(Saved data entries)
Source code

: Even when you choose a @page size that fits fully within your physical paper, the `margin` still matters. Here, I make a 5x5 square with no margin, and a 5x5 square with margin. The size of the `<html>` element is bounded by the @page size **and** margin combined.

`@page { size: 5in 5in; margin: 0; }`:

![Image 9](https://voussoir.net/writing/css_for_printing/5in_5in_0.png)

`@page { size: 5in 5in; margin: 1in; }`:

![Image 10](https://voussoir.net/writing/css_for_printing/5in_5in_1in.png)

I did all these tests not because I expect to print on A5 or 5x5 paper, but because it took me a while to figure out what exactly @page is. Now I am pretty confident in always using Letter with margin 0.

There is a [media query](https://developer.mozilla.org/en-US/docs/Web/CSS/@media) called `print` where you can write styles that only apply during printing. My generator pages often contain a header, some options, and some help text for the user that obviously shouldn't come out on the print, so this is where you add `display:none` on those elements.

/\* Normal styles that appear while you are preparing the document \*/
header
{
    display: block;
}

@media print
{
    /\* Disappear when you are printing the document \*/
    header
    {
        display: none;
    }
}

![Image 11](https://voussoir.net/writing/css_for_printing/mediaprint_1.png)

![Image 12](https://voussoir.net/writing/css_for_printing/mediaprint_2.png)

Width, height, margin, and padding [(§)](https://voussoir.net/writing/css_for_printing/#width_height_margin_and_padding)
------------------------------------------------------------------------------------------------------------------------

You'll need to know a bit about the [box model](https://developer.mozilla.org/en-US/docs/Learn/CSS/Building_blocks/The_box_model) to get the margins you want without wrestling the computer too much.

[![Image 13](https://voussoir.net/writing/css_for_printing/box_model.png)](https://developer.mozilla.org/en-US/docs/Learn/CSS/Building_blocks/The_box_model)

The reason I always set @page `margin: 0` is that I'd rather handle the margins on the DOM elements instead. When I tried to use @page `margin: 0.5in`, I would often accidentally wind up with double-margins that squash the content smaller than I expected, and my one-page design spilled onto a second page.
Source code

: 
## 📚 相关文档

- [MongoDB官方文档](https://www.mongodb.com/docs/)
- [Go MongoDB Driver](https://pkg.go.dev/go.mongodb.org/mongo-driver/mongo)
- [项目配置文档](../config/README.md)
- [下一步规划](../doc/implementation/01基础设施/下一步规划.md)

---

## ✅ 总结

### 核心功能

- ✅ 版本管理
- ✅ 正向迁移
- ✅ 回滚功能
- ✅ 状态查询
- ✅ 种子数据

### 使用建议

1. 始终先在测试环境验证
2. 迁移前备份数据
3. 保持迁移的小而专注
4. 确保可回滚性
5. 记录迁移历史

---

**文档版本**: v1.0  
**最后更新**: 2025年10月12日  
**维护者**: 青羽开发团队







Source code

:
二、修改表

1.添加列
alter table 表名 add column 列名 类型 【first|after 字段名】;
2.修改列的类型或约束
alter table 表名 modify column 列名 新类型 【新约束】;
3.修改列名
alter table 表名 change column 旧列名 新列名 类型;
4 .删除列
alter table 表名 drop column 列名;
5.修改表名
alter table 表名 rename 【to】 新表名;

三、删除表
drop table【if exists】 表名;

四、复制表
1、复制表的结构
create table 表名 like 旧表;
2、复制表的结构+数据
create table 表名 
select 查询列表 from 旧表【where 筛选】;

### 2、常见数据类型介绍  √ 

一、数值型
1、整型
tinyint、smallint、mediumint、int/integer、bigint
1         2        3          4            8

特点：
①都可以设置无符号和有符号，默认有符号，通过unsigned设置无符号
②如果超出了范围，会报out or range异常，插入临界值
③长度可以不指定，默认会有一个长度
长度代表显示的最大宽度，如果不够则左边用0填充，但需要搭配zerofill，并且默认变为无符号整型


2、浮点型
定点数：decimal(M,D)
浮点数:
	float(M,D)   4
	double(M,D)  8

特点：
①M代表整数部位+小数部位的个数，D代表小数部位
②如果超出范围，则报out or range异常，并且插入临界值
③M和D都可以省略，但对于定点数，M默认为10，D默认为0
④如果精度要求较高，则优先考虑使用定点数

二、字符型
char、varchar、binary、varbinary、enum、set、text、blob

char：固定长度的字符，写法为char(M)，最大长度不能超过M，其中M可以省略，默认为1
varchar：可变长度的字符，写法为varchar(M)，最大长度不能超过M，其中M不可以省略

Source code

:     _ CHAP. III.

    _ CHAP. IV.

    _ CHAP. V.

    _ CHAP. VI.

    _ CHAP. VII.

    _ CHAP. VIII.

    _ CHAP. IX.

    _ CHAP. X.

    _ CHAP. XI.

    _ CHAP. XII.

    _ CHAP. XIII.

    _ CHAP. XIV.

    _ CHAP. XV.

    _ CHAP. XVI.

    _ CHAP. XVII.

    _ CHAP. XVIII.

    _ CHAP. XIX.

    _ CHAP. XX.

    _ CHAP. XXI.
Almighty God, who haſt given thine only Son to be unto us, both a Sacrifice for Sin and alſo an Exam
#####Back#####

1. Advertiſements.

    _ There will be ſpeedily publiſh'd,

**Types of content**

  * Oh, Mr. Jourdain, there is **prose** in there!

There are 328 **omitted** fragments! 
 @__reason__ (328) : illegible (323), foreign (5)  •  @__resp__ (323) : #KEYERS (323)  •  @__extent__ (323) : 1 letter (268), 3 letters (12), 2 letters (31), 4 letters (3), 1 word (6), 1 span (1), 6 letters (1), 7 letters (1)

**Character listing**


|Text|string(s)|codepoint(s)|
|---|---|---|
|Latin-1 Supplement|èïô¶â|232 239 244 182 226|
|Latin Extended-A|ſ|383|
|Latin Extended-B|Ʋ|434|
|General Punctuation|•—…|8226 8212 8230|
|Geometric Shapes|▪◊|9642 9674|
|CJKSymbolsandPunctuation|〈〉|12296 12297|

Aim of the exercise:
Reproduce verbatim the lines above, from the line with "③长度可以不指定，默认会有一个长度" through the line with "char：固定长度的字符，写".

Answer space:
③长度可以不指定，默认会有一个长度
长度代表显示的最大宽度，如果不够则左边用0填充，但需要搭配zerofill，并且默认变为无符号整型


2、浮点型
定点数：decimal(M,D)
浮点数:
	float(M,D)   4
	double(M,D)  8

特点：
①M代表整数部位+小数部位的个数，D代表小数部位
②如果超出范围，则报out or range异常，并且插入临界值
③M和D都可以省略，但对于定点数，M默认为10，D默认为0
④如果精度要求较高，则优先考虑使用定点数

二、字符型
char、varchar、binary、varbinary、enum、set、text、blob

char：固定长度的字符，写法为char(M)，最大长度不能超过M，其中M可以省略，默认为1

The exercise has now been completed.